**Exercise**: Rewrite the entries below with "zero-indexed" replaced by "0-based" everywhere, leaving everything else unchanged.
Recorded data below:
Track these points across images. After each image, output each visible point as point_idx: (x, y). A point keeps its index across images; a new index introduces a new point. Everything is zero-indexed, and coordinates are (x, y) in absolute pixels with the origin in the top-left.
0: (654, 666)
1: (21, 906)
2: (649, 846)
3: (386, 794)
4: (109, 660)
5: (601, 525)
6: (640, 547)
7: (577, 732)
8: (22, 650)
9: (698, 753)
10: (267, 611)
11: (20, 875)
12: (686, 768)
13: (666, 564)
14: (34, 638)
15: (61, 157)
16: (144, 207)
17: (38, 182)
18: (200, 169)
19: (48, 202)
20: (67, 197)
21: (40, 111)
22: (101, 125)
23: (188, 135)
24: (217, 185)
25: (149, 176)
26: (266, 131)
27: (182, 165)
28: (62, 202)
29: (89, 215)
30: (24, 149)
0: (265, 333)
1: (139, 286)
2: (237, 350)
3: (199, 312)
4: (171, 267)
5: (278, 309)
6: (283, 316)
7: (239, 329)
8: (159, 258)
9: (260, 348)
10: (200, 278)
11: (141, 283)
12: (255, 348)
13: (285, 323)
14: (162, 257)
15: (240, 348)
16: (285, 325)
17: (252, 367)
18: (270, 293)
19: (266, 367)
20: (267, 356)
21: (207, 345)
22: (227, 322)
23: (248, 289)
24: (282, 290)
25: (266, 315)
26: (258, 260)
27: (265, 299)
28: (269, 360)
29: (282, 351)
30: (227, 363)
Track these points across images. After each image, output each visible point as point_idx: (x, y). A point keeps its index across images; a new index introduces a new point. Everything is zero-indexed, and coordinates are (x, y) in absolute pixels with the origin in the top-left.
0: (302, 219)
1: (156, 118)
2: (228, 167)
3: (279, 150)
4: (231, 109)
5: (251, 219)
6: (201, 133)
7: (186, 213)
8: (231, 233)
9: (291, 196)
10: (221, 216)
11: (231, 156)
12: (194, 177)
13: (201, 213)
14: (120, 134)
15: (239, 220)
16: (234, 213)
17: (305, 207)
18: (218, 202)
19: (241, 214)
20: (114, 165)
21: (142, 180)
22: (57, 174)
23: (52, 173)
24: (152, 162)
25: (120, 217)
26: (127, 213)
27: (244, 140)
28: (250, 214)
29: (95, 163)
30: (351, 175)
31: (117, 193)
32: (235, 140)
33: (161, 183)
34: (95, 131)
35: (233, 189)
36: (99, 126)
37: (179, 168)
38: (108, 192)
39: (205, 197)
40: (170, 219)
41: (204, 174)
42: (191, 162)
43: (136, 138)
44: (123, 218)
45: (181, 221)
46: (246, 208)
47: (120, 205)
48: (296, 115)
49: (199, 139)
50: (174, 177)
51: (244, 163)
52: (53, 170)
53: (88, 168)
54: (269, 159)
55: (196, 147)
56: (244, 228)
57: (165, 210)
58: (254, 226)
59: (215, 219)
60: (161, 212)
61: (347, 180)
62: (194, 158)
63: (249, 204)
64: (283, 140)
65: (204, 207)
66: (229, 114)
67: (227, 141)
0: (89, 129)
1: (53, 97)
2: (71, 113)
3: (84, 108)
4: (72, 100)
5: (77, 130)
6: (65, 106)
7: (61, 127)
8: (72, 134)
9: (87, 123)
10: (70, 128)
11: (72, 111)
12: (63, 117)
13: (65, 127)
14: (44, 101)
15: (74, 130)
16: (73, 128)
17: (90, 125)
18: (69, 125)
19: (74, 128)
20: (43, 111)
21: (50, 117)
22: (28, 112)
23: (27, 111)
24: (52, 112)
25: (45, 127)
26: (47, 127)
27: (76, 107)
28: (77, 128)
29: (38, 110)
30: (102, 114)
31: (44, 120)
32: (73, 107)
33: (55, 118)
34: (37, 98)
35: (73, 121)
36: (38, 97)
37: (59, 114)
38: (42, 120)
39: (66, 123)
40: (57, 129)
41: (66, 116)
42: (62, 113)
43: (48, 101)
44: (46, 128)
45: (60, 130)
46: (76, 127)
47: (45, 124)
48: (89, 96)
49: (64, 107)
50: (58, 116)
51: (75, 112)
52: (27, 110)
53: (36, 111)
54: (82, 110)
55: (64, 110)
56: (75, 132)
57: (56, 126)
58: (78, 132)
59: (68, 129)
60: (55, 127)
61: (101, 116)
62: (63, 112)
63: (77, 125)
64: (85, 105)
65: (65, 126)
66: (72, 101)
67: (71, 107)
End of Recorded data.
**Exercise response**:
Track these points across images. After each image, output each visible point as point_idx: (x, y). A point keeps its index across images; a new index introduces a new point. Everything is 0-based, and coordinates are (x, y) in absolute pixels with the origin in the top-left.
0: (654, 666)
1: (21, 906)
2: (649, 846)
3: (386, 794)
4: (109, 660)
5: (601, 525)
6: (640, 547)
7: (577, 732)
8: (22, 650)
9: (698, 753)
10: (267, 611)
11: (20, 875)
12: (686, 768)
13: (666, 564)
14: (34, 638)
15: (61, 157)
16: (144, 207)
17: (38, 182)
18: (200, 169)
19: (48, 202)
20: (67, 197)
21: (40, 111)
22: (101, 125)
23: (188, 135)
24: (217, 185)
25: (149, 176)
26: (266, 131)
27: (182, 165)
28: (62, 202)
29: (89, 215)
30: (24, 149)
0: (265, 333)
1: (139, 286)
2: (237, 350)
3: (199, 312)
4: (171, 267)
5: (278, 309)
6: (283, 316)
7: (239, 329)
8: (159, 258)
9: (260, 348)
10: (200, 278)
11: (141, 283)
12: (255, 348)
13: (285, 323)
14: (162, 257)
15: (240, 348)
16: (285, 325)
17: (252, 367)
18: (270, 293)
19: (266, 367)
20: (267, 356)
21: (207, 345)
22: (227, 322)
23: (248, 289)
24: (282, 290)
25: (266, 315)
26: (258, 260)
27: (265, 299)
28: (269, 360)
29: (282, 351)
30: (227, 363)
Track these points across images. After each image, output each visible point as point_idx: (x, y). A point keeps its index across images; a new index introduces a new point. Everything is 0-based, and coordinates are (x, y) in absolute pixels with the origin in the top-left.
0: (302, 219)
1: (156, 118)
2: (228, 167)
3: (279, 150)
4: (231, 109)
5: (251, 219)
6: (201, 133)
7: (186, 213)
8: (231, 233)
9: (291, 196)
10: (221, 216)
11: (231, 156)
12: (194, 177)
13: (201, 213)
14: (120, 134)
15: (239, 220)
16: (234, 213)
17: (305, 207)
18: (218, 202)
19: (241, 214)
20: (114, 165)
21: (142, 180)
22: (57, 174)
23: (52, 173)
24: (152, 162)
25: (120, 217)
26: (127, 213)
27: (244, 140)
28: (250, 214)
29: (95, 163)
30: (351, 175)
31: (117, 193)
32: (235, 140)
33: (161, 183)
34: (95, 131)
35: (233, 189)
36: (99, 126)
37: (179, 168)
38: (108, 192)
39: (205, 197)
40: (170, 219)
41: (204, 174)
42: (191, 162)
43: (136, 138)
44: (123, 218)
45: (181, 221)
46: (246, 208)
47: (120, 205)
48: (296, 115)
49: (199, 139)
50: (174, 177)
51: (244, 163)
52: (53, 170)
53: (88, 168)
54: (269, 159)
55: (196, 147)
56: (244, 228)
57: (165, 210)
58: (254, 226)
59: (215, 219)
60: (161, 212)
61: (347, 180)
62: (194, 158)
63: (249, 204)
64: (283, 140)
65: (204, 207)
66: (229, 114)
67: (227, 141)
0: (89, 129)
1: (53, 97)
2: (71, 113)
3: (84, 108)
4: (72, 100)
5: (77, 130)
6: (65, 106)
7: (61, 127)
8: (72, 134)
9: (87, 123)
10: (70, 128)
11: (72, 111)
12: (63, 117)
13: (65, 127)
14: (44, 101)
15: (74, 130)
16: (73, 128)
17: (90, 125)
18: (69, 125)
19: (74, 128)
20: (43, 111)
21: (50, 117)
22: (28, 112)
23: (27, 111)
24: (52, 112)
25: (45, 127)
26: (47, 127)
27: (76, 107)
28: (77, 128)
29: (38, 110)
30: (102, 114)
31: (44, 120)
32: (73, 107)
33: (55, 118)
34: (37, 98)
35: (73, 121)
36: (38, 97)
37: (59, 114)
38: (42, 120)
39: (66, 123)
40: (57, 129)
41: (66, 116)
42: (62, 113)
43: (48, 101)
44: (46, 128)
45: (60, 130)
46: (76, 127)
47: (45, 124)
48: (89, 96)
49: (64, 107)
50: (58, 116)
51: (75, 112)
52: (27, 110)
53: (36, 111)
54: (82, 110)
55: (64, 110)
56: (75, 132)
57: (56, 126)
58: (78, 132)
59: (68, 129)
60: (55, 127)
61: (101, 116)
62: (63, 112)
63: (77, 125)
64: (85, 105)
65: (65, 126)
66: (72, 101)
67: (71, 107)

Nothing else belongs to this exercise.